The issue of PTSD in drone operators is controversial. To someone outside the military, it might seem that a distinction should be made between those in combat who are on a conflict's physical front lines and those operating on its technological front lines. But does such a distinction extend to remorse or guilt? Or to the difference between whether the blood that a soldier may feel on his or her hands is there literally or just on a computer monitor?

Madeline Uddo, a psychologist and team leader of the PTSD clinical team at the Southeast Louisiana Veterans Health Care System, says PTSD can be diagnosed if a certain number of symptoms outlined in the Diagnostic and Statistical Manual of Mental Disorders—the guide used in psychiatry to diagnose mental disorders—are present. She notes that the manual's fifth edition seems to cover the experience of drone operators. Furthermore, a Defense Department study from 2013 found that drone pilots experience many stress disorders, including PTSD, at the same rate as aircraft pilots.

Hawke and Niccol say that soldiers like the fictional Egan and the very real Bryant are essentially test subjects, and that what the military asks of them has "never been asked of a soldier before." It's an admission that Good Kill is in uncharted territory, but they avoid saying that Egan has PTSD, although Niccol calls what Hawke depicts in the film "an approximation" of PTSD.

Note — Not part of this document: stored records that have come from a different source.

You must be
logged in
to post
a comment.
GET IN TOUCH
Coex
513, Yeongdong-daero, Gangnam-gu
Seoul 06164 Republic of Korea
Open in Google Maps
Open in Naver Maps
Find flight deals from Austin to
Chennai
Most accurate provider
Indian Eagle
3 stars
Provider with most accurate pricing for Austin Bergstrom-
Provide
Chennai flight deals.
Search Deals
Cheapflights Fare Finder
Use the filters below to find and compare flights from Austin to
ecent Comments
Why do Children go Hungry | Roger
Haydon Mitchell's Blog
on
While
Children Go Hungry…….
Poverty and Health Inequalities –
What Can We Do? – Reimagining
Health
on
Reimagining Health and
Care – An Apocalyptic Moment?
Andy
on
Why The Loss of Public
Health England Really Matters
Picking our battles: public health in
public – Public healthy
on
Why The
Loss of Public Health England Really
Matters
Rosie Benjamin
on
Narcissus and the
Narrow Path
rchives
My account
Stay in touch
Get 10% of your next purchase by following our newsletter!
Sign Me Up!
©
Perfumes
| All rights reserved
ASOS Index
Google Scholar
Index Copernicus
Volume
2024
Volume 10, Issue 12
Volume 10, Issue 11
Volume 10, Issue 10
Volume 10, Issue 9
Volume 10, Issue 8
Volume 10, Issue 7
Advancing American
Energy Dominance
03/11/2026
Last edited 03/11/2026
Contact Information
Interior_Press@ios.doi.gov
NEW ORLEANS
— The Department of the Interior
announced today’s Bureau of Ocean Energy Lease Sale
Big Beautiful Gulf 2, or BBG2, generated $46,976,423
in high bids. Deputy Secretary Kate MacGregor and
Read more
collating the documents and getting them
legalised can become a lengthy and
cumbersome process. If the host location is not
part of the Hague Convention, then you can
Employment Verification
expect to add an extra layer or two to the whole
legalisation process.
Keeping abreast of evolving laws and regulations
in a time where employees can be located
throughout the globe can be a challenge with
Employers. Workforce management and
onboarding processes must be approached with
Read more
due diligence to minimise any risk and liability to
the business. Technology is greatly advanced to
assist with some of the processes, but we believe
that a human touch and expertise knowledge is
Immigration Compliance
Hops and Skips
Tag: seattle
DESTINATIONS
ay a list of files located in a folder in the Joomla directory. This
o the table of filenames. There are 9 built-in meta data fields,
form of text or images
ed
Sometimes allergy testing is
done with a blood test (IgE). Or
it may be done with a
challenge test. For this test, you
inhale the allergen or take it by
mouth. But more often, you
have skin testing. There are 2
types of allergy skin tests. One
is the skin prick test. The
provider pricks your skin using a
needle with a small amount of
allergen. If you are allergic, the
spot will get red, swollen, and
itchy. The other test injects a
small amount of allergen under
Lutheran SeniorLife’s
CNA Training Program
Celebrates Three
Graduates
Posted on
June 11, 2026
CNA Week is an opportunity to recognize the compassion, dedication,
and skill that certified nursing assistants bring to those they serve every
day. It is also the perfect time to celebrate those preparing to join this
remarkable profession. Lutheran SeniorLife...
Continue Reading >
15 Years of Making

According to Zev Foreman, a producer on the film, the creators were determined to leave Egan's diagnosis open-ended so the audience is able to better interpret how it feels about the drone program. Or, as Foreman puts it, "[we're] not making a statement particularly about anything while opening up a discussion about everything."

Still, Bryant maintains that the filmmakers, in telling a drone operator's story, have a responsibility to weigh in on the remorse that many of them face, something he feels Good Kill largely fails to do. "I wanted [them] to make a powerful movie, not just an entertaining one," he says. "[They] wanted to make something akin to Top Gun with drones…. They're doing what our society does—marginalizing the traumatic effects of personal experiences."

While this back-and-forth could be chalked up to an outsider not understanding Hollywood's rules, it indicates a bigger issue: Although troops can perform their duties 7,000 miles away from battle, that doesn't mean they're safe. And although drones allow us to see into any corner of the world at any time, when it comes to the psychological effects this type of fighting has on our soldiers, we're flying blind.

Bryant is currently in an inpatient program designed to help him cope with his PTSD. "When I go back to those memories and my emotions get high," he says, "I feel rage or extreme depression. It's helping me manage those emotions."